**WHAT THE EXERCISE ASKS**
All of the entries below should be returned verbatim, apart from the pictures.

---

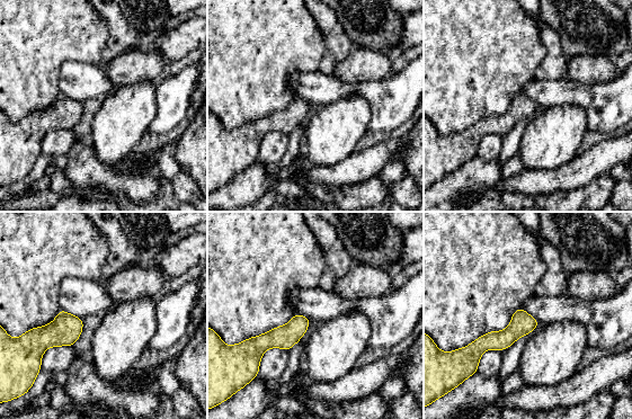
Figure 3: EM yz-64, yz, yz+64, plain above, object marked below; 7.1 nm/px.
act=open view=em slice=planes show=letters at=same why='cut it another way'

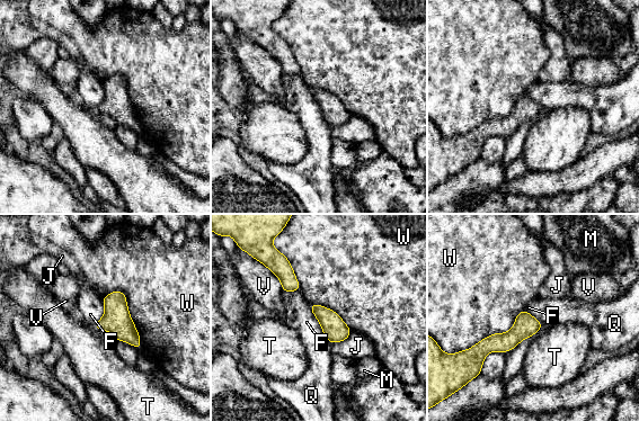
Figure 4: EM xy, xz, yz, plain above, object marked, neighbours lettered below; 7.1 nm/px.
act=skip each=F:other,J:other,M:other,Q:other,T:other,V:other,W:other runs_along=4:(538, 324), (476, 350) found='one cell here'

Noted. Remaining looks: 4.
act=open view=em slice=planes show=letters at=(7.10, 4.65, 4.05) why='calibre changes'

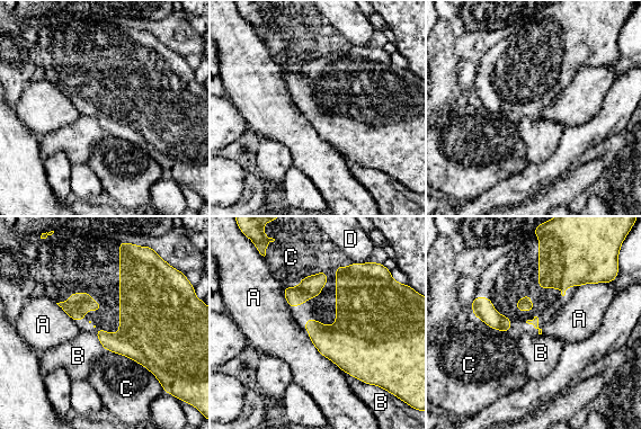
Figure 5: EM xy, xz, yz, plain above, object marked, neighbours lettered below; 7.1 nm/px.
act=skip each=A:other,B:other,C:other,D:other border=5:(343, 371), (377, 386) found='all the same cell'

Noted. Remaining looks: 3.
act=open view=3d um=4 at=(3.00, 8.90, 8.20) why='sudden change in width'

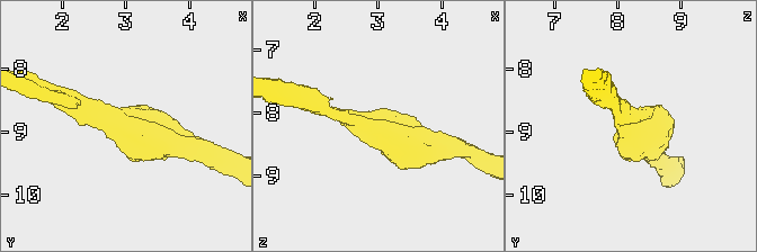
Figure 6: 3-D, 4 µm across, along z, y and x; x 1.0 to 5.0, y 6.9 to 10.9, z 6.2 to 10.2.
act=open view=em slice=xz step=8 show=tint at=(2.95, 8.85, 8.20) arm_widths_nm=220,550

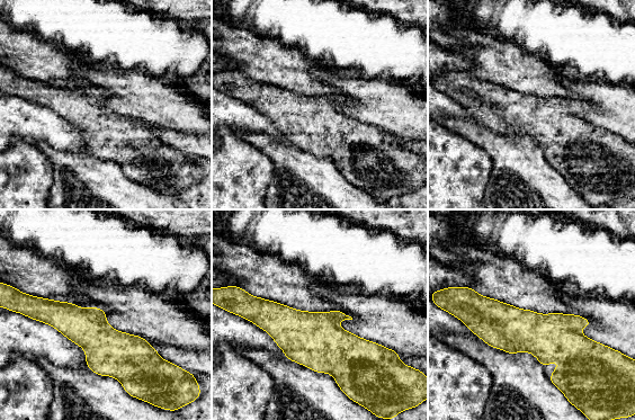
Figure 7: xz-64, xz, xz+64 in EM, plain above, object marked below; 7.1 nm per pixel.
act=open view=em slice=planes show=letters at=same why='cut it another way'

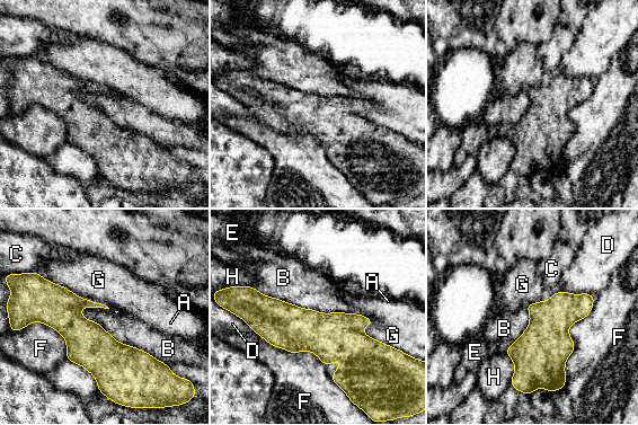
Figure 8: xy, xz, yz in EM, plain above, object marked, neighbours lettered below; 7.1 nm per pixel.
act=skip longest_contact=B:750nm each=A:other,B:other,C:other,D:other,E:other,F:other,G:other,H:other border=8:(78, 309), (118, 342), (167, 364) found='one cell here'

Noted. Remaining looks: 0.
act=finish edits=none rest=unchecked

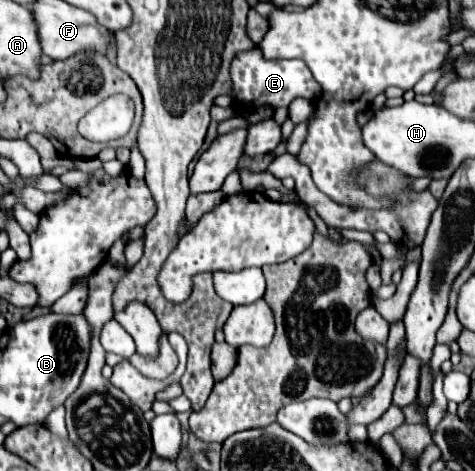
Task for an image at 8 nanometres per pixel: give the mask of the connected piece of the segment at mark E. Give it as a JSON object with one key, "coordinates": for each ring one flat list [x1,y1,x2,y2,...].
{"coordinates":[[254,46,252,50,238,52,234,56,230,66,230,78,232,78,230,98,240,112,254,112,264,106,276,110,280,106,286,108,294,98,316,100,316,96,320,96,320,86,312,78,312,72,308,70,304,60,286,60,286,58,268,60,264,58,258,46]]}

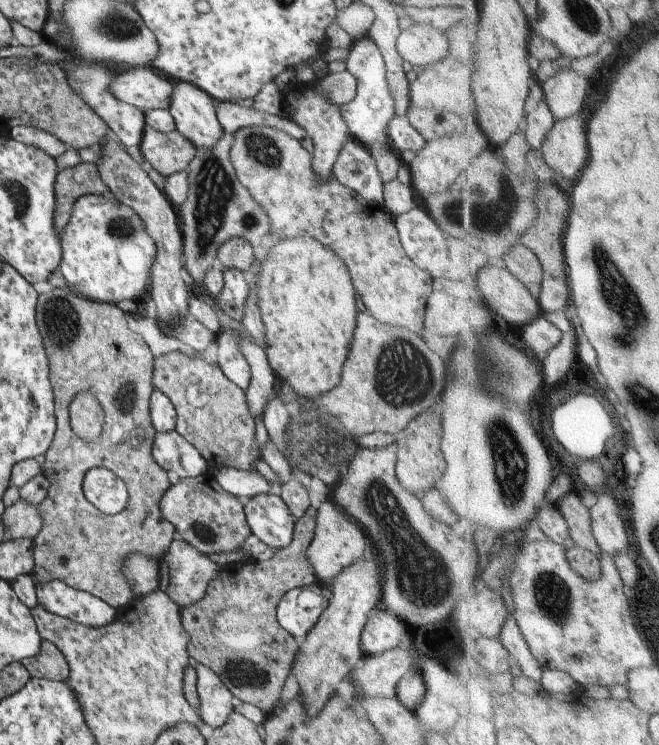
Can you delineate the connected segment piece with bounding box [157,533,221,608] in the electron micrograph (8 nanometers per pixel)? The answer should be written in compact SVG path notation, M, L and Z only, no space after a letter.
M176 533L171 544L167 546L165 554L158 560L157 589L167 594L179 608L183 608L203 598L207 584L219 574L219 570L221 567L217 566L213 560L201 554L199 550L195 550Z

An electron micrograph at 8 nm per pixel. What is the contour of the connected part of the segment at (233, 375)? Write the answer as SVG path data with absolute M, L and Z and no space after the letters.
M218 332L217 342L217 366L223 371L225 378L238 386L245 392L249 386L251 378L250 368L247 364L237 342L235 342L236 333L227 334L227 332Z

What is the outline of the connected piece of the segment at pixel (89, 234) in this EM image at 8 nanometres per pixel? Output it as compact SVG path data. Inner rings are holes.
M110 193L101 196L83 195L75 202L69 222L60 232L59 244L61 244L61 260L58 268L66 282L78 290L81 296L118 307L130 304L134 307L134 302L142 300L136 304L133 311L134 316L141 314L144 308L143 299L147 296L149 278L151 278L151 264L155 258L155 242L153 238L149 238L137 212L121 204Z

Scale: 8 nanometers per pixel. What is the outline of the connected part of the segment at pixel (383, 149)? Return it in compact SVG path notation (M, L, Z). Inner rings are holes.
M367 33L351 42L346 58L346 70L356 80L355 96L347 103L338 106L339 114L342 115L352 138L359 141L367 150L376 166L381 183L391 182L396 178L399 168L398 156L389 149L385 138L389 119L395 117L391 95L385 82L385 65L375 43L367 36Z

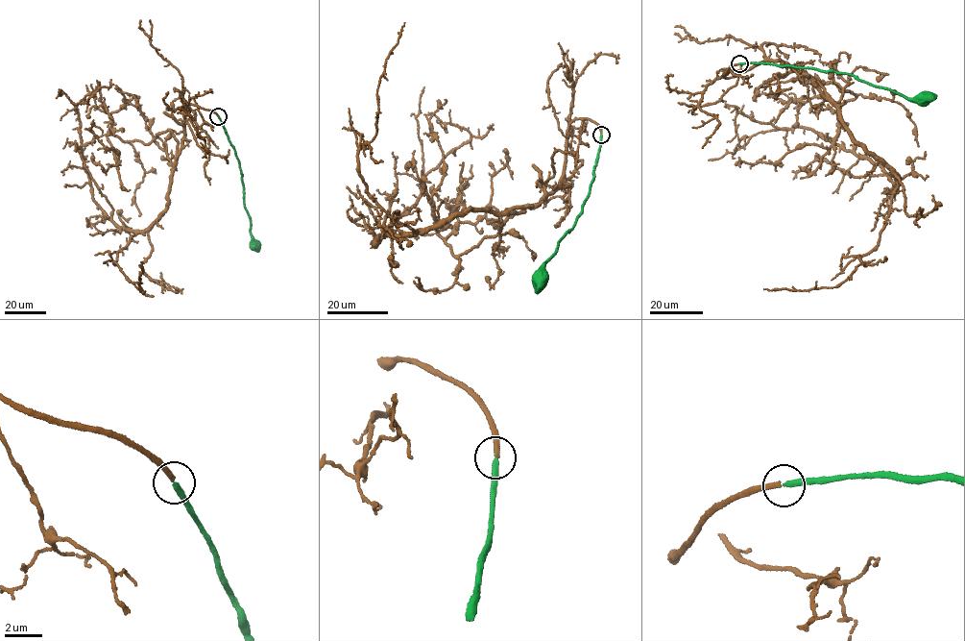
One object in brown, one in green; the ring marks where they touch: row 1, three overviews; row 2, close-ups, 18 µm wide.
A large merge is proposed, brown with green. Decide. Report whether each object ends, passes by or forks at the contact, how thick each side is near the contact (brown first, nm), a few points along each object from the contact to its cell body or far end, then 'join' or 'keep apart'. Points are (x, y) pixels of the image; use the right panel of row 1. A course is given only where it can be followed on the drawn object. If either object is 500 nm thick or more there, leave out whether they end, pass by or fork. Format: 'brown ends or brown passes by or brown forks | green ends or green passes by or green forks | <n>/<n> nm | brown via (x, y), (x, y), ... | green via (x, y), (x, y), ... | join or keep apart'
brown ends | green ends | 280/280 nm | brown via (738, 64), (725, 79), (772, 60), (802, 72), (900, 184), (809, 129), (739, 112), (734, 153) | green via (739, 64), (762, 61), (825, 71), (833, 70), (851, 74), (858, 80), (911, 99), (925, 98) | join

---

**EXERCISE OUTPUT**
Figure 3: EM yz-64, yz, yz+64, plain above, object marked below; 7.1 nm/px.
act=open view=em slice=planes show=letters at=same why='cut it another way'

Figure 4: EM xy, xz, yz, plain above, object marked, neighbours lettered below; 7.1 nm/px.
act=skip each=F:other,J:other,M:other,Q:other,T:other,V:other,W:other runs_along=4:(538, 324), (476, 350) found='one cell here'

Noted. Remaining looks: 4.
act=open view=em slice=planes show=letters at=(7.10, 4.65, 4.05) why='calibre changes'

Figure 5: EM xy, xz, yz, plain above, object marked, neighbours lettered below; 7.1 nm/px.
act=skip each=A:other,B:other,C:other,D:other border=5:(343, 371), (377, 386) found='all the same cell'

Noted. Remaining looks: 3.
act=open view=3d um=4 at=(3.00, 8.90, 8.20) why='sudden change in width'

Figure 6: 3-D, 4 µm across, along z, y and x; x 1.0 to 5.0, y 6.9 to 10.9, z 6.2 to 10.2.
act=open view=em slice=xz step=8 show=tint at=(2.95, 8.85, 8.20) arm_widths_nm=220,550

Figure 7: xz-64, xz, xz+64 in EM, plain above, object marked below; 7.1 nm per pixel.
act=open view=em slice=planes show=letters at=same why='cut it another way'

Figure 8: xy, xz, yz in EM, plain above, object marked, neighbours lettered below; 7.1 nm per pixel.
act=skip longest_contact=B:750nm each=A:other,B:other,C:other,D:other,E:other,F:other,G:other,H:other border=8:(78, 309), (118, 342), (167, 364) found='one cell here'

Noted. Remaining looks: 0.
act=finish edits=none rest=unchecked

Task for an image at 8 nanometres per pixel: give the mask of the connected piece of the segment at mark E. Give it as a JSON object with one key, "coordinates": for each ring one flat list [x1,y1,x2,y2,...].
{"coordinates":[[254,46,252,50,238,52,234,56,230,66,230,78,232,78,230,98,240,112,254,112,264,106,276,110,280,106,286,108,294,98,316,100,316,96,320,96,320,86,312,78,312,72,308,70,304,60,286,60,286,58,268,60,264,58,258,46]]}

Can you delineate the connected segment piece with bounding box [157,533,221,608] in the electron micrograph (8 nanometers per pixel)? The answer should be written in compact SVG path notation, M, L and Z only, no space after a letter.
M176 533L171 544L167 546L165 554L158 560L157 589L167 594L179 608L183 608L203 598L207 584L219 574L219 570L221 567L217 566L213 560L201 554L199 550L195 550Z

An electron micrograph at 8 nm per pixel. What is the contour of the connected part of the segment at (233, 375)? Write the answer as SVG path data with absolute M, L and Z and no space after the letters.
M218 332L217 342L217 366L223 371L225 378L238 386L245 392L249 386L251 378L250 368L247 364L237 342L235 342L236 333L227 334L227 332Z

What is the outline of the connected piece of the segment at pixel (89, 234) in this EM image at 8 nanometres per pixel? Output it as compact SVG path data. Inner rings are holes.
M110 193L101 196L83 195L75 202L69 222L60 232L59 244L61 244L61 260L58 268L66 282L78 290L81 296L118 307L130 304L134 307L134 302L142 300L136 304L133 311L134 316L141 314L144 308L143 299L147 296L149 278L151 278L151 264L155 258L155 242L153 238L149 238L137 212L121 204Z

Scale: 8 nanometers per pixel. What is the outline of the connected part of the segment at pixel (383, 149)? Return it in compact SVG path notation (M, L, Z). Inner rings are holes.
M367 33L351 42L346 58L346 70L356 80L355 96L347 103L338 106L339 114L342 115L352 138L359 141L367 150L376 166L381 183L391 182L396 178L399 168L398 156L389 149L385 138L389 119L395 117L391 95L385 82L385 65L375 43L367 36Z

One object in brown, one in green; the ring marks where they touch: row 1, three overviews; row 2, close-ups, 18 µm wide.
A large merge is proposed, brown with green. Decide. Report whether each object ends, passes by or forks at the contact, how thick each side is near the contact (brown first, nm), a few points along each object from the contact to its cell body or far end, then 'join' or 'keep apart'. Points are (x, y) pixels of the image; use the right panel of row 1. A course is given only where it can be followed on the drawn object. If either object is 500 nm thick or more there, leave out whether they end, pass by or fork. Format: 'brown ends or brown passes by or brown forks | green ends or green passes by or green forks | <n>/<n> nm | brown via (x, y), (x, y), ... | green via (x, y), (x, y), ... | join or keep apart'
brown ends | green ends | 280/280 nm | brown via (738, 64), (725, 79), (772, 60), (802, 72), (900, 184), (809, 129), (739, 112), (734, 153) | green via (739, 64), (762, 61), (825, 71), (833, 70), (851, 74), (858, 80), (911, 99), (925, 98) | join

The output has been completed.